Paper No. 4
Presentation Time: 8:00 AM-12:00 PM
ORIGIN AND GEOCHEMICAL EVOLUTION OF LOCALIZED, HIGH-FERROUS-IRON ZONES IN THE UPPER CASTLE HAYNE AQUIFER, BEAUFORT COUNTY, NORTH CAROLINA
The Tertiary Upper Castle Hayne Aquifer (UCHA) is one of the most productive and most extensively developed aquifers in the North Carolina Coastal Plain; however, localized zones containing high, dissolved-iron concentrations (>0.3 mg/L) have been measured near the recharge area. Although iron-rich groundwater is an expensive water quality and infrastructure problem affecting municipal water suppliers in eastern North Carolina, the evolution of high-iron zones in the UCHA is poorly understood. This preliminary study integrates mineral geochemistry, mineralogy, sedimentology, and geochemical groundwater modeling techniques to identify potential sources and sinks of dissolved iron near Washington, NC in Beaufort County. Three reddish orange sediment samples, extracted from around 13, 17, and 21 feet below the ground surface, have the highest measured iron concentrations (approximately 13.7% for each sample). Several additional anomalies occur within the aforementioned depth range including both the minimum and maximum pH values (4.9 and 8.1, respectively), the largest increase in cation exchange capacity (from 2.3 to 124.6 meq/100 cm3), and the highest concentrations of mud-sized grains (87.1%), fluorine (0.69%), magnesium (1.6%), aluminum (15.2%), phosphorous (11.1%), potassium (2.5%), manganese (0.16%), copper (0.7 mg/dm3), and zinc (4.1 mg/dm3). X-ray fluorescence and grain size data show that major iron concentrations can be correlated with large proportions of mud-sized particles, elevated cation exchange capacities, and relatively high manganese concentrations. Initial results of magnetic susceptibility, x-ray diffraction, and optical microscopy analyses indicate that iron-bearing minerals such as goethite, hematite, magnetite, ilmenite, pyrite, glauconite, nontronite, and jacobsite may be important sources of dissolved iron in the coastal plain overburden.
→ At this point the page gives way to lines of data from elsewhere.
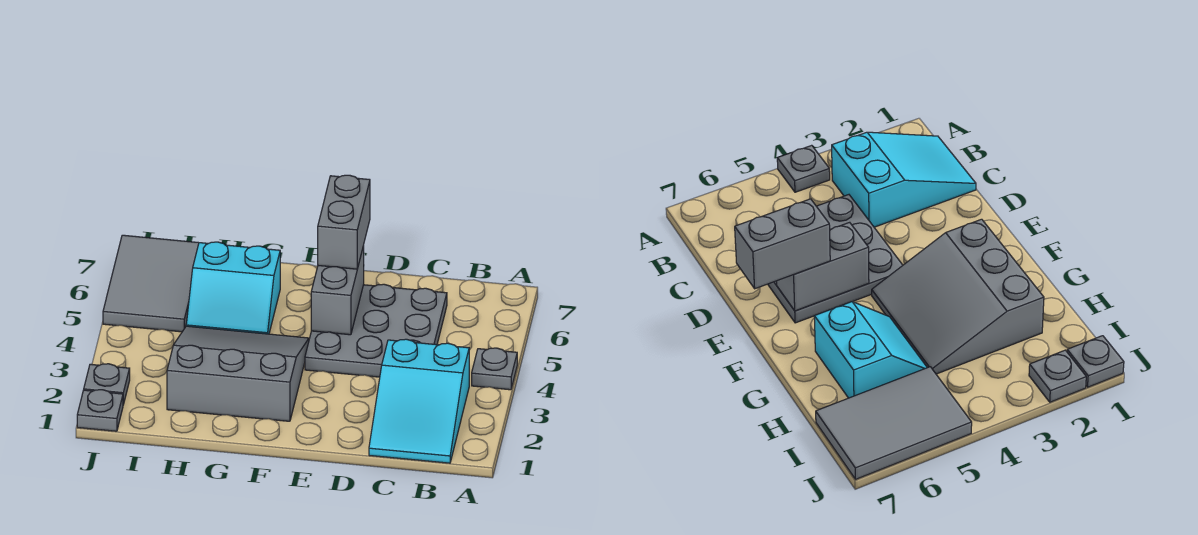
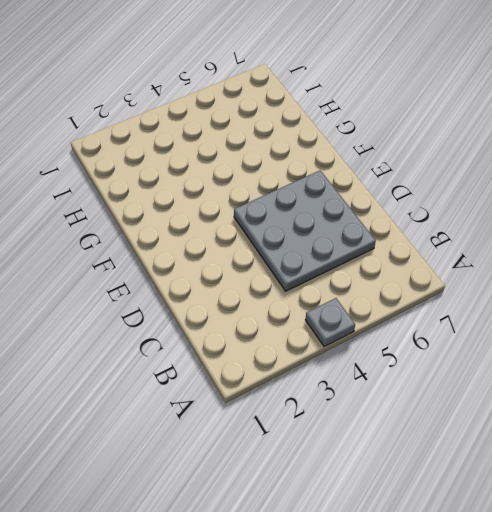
none -> cyan 2x3 slope [369,339,469,463]
none -> grey 3x3 slope [167,326,309,421]

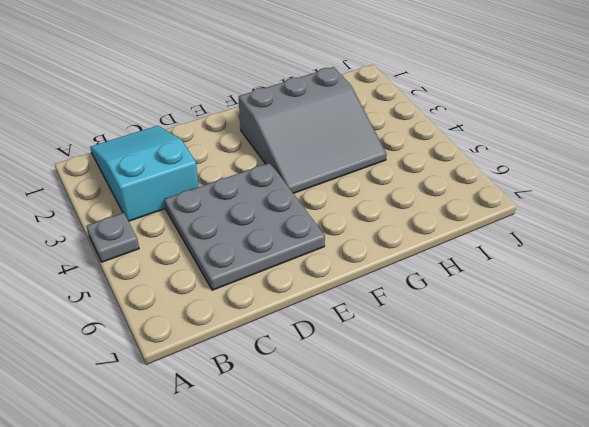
none -> cyan 2x2 slope [186,242,280,334]
none -> grey 2x3 tile [103,235,199,332]

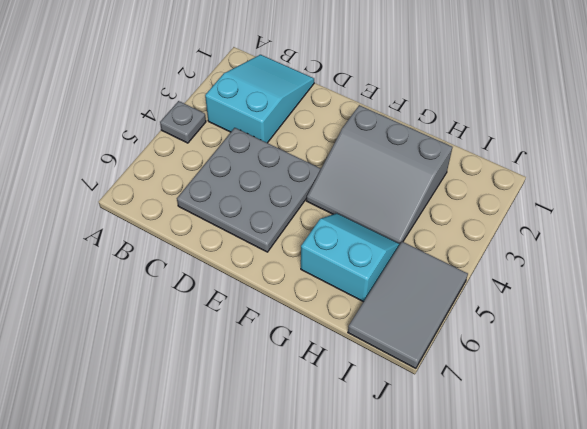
none -> grey 1x1 plate [77,390,123,431]
none -> grey 1x1 plate [84,364,130,405]

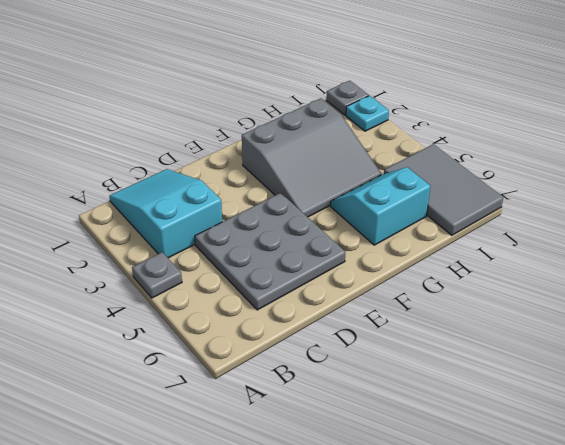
cyan 1x1 plate [346,96,389,131] -> grey 1x1 plate [84,364,130,405]
none -> grey 1x2 brick [311,246,364,335]
none -> grey 1x2 brick [318,175,370,269]

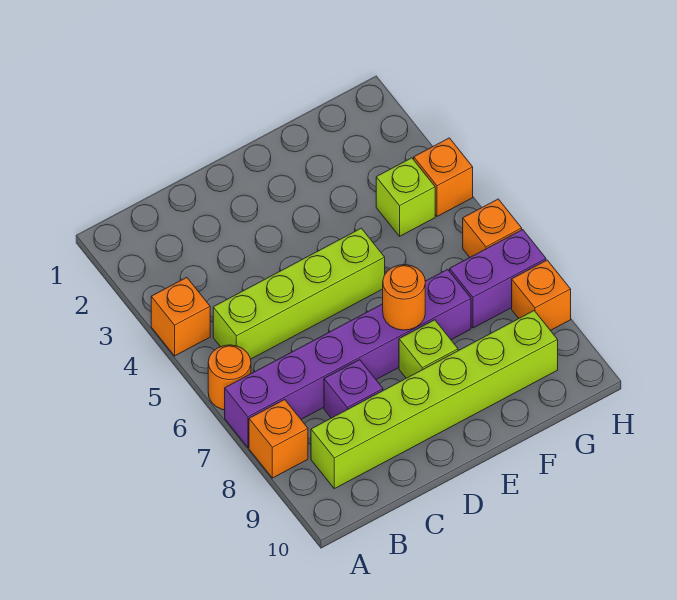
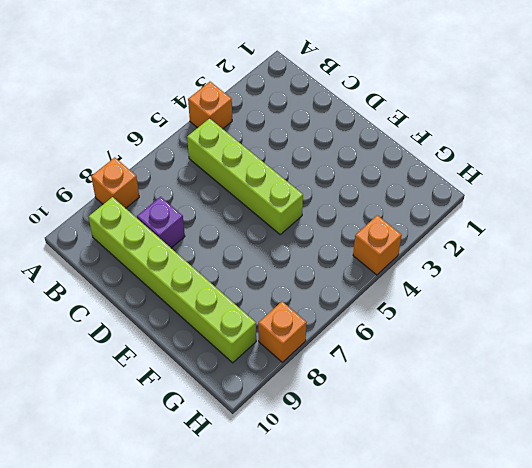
none -> orange 1x1 round brick [208,345,251,410]
none -> purple 1x6 brick [225,269,471,447]
none -> lime 1x1 brick [399,320,458,378]

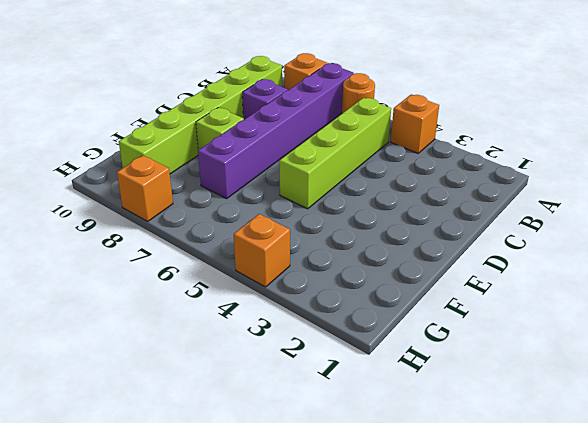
none -> lime 1x1 brick [376,158,435,236]
none -> purple 1x2 brick [450,230,546,328]
none -> orange 1x1 brick [463,199,522,257]

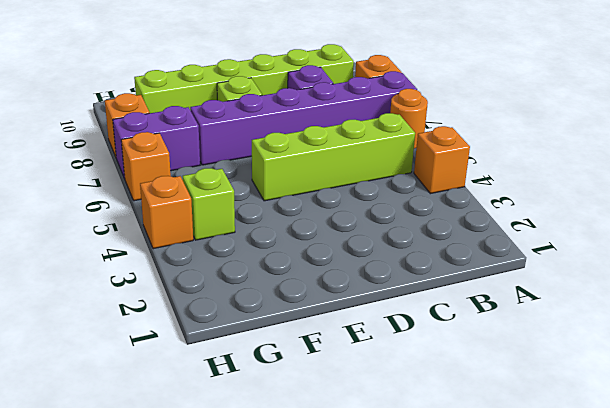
none -> orange 1x1 round brick [383,265,425,330]

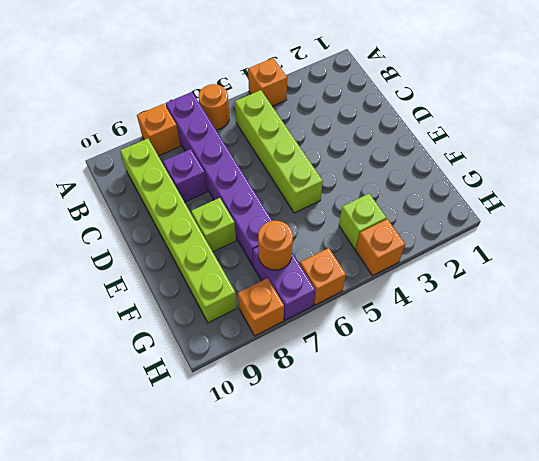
orange 1x1 round brick [258,221,293,270] -> orange 1x1 round brick moved to [383,265,425,330]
Geochemical groundwater modeling indicates that cation exchange reactions between ferrous iron and smectite group minerals may substantially deplete dissolved iron once groundwater enters the UCHA. Future biogeochemical studies will be necessary to determine the degree to which microbial processes affect the formation and distribution of high-iron microsites.